Wow. That makes me want to look into 13-game packs for next summer.
So, all this bitching, what am I asking for? I guess a bit more transparency from management. We always hear that Theo and Jed and the rest of the Lesser GMs currently on staff are on their phones all day, every day, trying to make the Cubs better. Really?
Seriously? I get it that the other GMs aren't stupid. I don't expect the Mariners to trade us King Felix for Bryan LaHair. But a month into the offseason, and LaHair, Casey Coleman and Steve Clevenger are still on the roster, and they've signed a 37 year old relief pitcher that nobody else wants, a Tommy John recoveree, and a catcher who can't hit. Really, how long DOES it take to close a deal with Dioner Navarro, especially when you're offering him three times the MLB minimum? 6 minutes?

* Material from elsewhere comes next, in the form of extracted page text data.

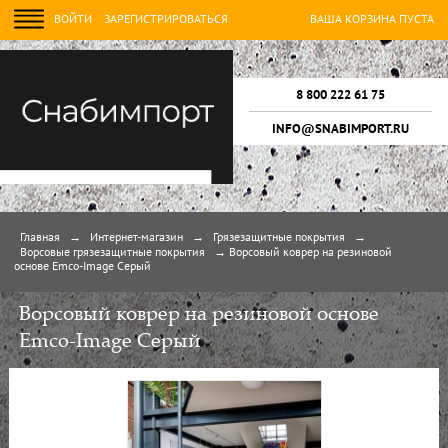
ВОЙТИ
ЗАРЕГИСТРИРОВАТЬСЯ
ВАША КОРЗИНА ПУСТА
8 800 222 61 75
INFO@SNABIMPORT.RU
Главная
→
Интернет-магазин
→
Грязезащитные покрытия
→
Ворсовые грязезащитные покрытия
→
Ворсовый коврер на резиновой
основе Emco-Image Серый
Ворсовый коврер на резиновой основе
Emco-Image Серый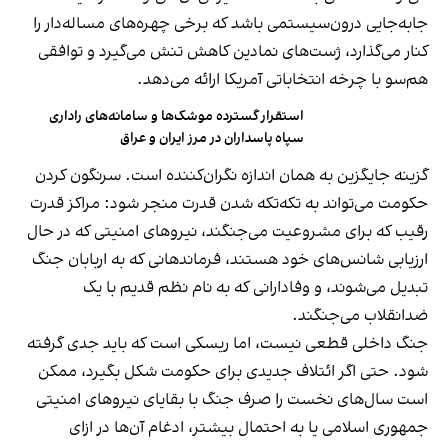
جابه‌جایی درون‌سیستمی باشد که برخی چهره‌های مساله‌دار را
کنار می‌گذارد، ژست‌های نمادین کاهش تنش می‌گیرد و توافقی
هم‌سو با چرخه انتخاباتی آمریکا ارائه می‌دهد.
استقرار گسترده موشک‌ها و سامانه‌های راداری
سپاه پاسداران در مرز ایران و عراق
گزینه جایگزین به همان اندازه نگران‌کننده است. سرنگون کردن
حکومت می‌تواند به تکه‌تکه شدن قدرت منجر شود: مراکز قدرت
رقیب که برای مشروعیت می‌جنگند، نیروهای امنیتی که در حال
ارزیابی شانس‌های خود هستند، فرماندهانی که به اربابان جنگ
تبدیل می‌شوند، و وفادارانی که به نام نظم قدیم با یک
ضدانقلاب می‌جنگند.
جنگ داخلی قطعی نیست، اما ریسکی است که باید جدی گرفته
شود. حتی اگر ائتلاف جدیدی برای حکومت شکل بگیرد، ممکن
است سال‌های نخست را صرف جنگ با بقایای نیروهای امنیتی
جمهوری اسلامی یا به احتمال بیشتر، ادغام آن‌ها در ازای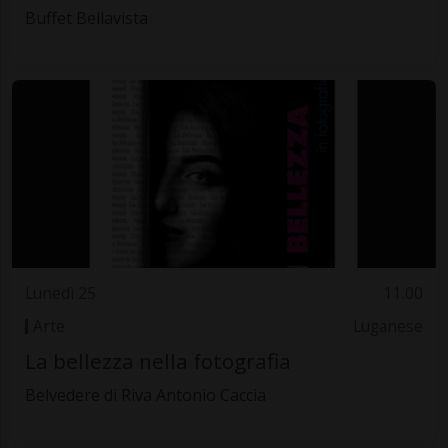
Buffet Bellavista
Lunedì 25
11.00
Arte
Luganese
La bellezza nella fotografia
Belvedere di Riva Antonio Caccia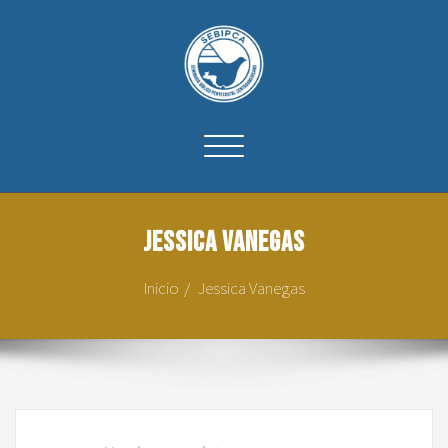
Cambiar
navegación
Jessica Vanegas
Inicio
Jessica Vanegas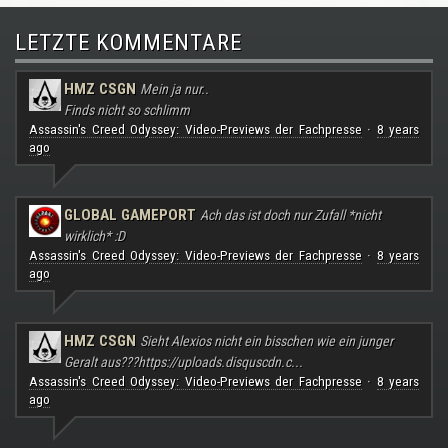
LETZTE KOMMENTARE
HMZ CSGN
Mein ja nur..
Finds nicht so schlimm
Assassin's Creed Odyssey: Video-Previews der Fachpresse
8 years
·
ago
GLOBAL GAMEPORT
Ach das ist doch nur Zufall *nicht
wirklich* :D
Assassin's Creed Odyssey: Video-Previews der Fachpresse
8 years
·
ago
HMZ CSGN
Sieht Alexios nicht ein bisschen wie ein junger
Geralt aus???
https://uploads.disquscdn.c...
Assassin's Creed Odyssey: Video-Previews der Fachpresse
8 years
·
ago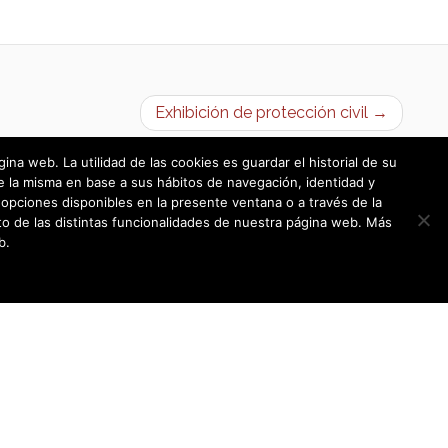
Exhibición de protección civil →
a web. La utilidad de las cookies es guardar el historial de su
e la misma en base a sus hábitos de navegación, identidad y
opciones disponibles en la presente ventana o a través de la
o de las distintas funcionalidades de nuestra página web. Más
b.
Política de cookies
|
Política de privacidad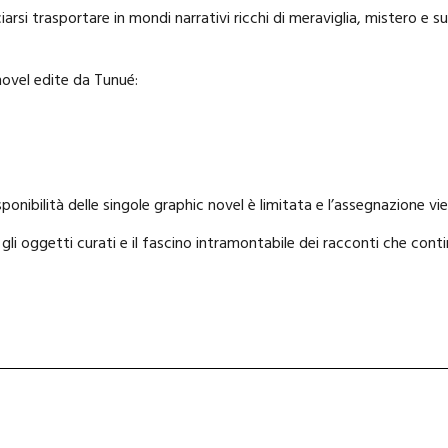
arsi trasportare in mondi narrativi ricchi di meraviglia, mistero e s
 novel edite da Tunué:
nibilità delle singole graphic novel è limitata e l’assegnazione viene
 gli oggetti curati e il fascino intramontabile dei racconti che co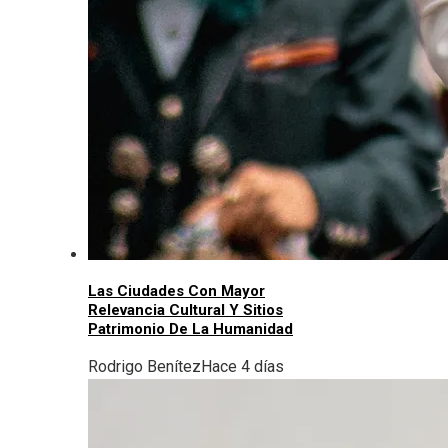
Las Ciudades Con Mayor
Relevancia Cultural Y Sitios
Patrimonio De La Humanidad
Rodrigo Benítez
Hace 4 días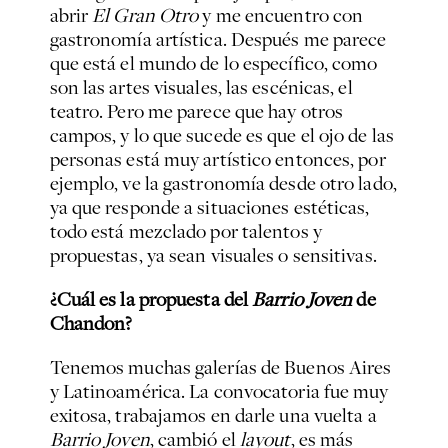
abrir
El Gran Otro
y me encuentro con
gastronomía artística. Después me parece
que está el mundo de lo específico, como
son las artes visuales, las escénicas, el
teatro. Pero me parece que hay otros
campos, y lo que sucede es que el ojo de las
personas está muy artístico entonces, por
ejemplo, ve la gastronomía desde otro lado,
ya que responde a situaciones estéticas,
todo está mezclado por talentos y
propuestas, ya sean visuales o sensitivas.
¿Cuál es la propuesta del
Barrio Joven
de
Chandon?
Tenemos muchas galerías de Buenos Aires
y Latinoamérica. La convocatoria fue muy
exitosa, trabajamos en darle una vuelta a
Barrio Joven
, cambió el
layout
, es más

I'd really like to know what the fuck those guys are talking about the 10-12 hours a day elapsed time they are on the phone? Do they and the other GMs call each other and purposely waste time just so their job looks harder than it is? Because unless the proposal-to-action ratio is like 500-to-1, then that's what they are doing. Is that how it starts? If for example the Cubs want to trade with the Mariners, does Theo seriously start his conversation with "I'll give you LaHair for King Felix"? And does the Seattle GM respond with "No, but I'll give you a guy in Low-A who throws 79 mph for Castro and Rizzo"? And then work from there? Do they start from such extremes? Because otherwise, I don't understand why it has to appear so time-consuming, and why fans have to sit here week after week and wonder if their team is doing ANYTHING whatsoever to improve?
Sorry. Just frustrated. I understand if management was to offer any sort of information about their process, our media and, God help us, ourselves would pick it up, even if no names were attached, and project all sorts of wild-ass things. But you know what? Like adding small wood chips to a tiny flame, at least it would provide some interest, maintain some semblance of a buzz amongst us. Which is important when you plan to charge major league prices to see a triple-A ballclub next year.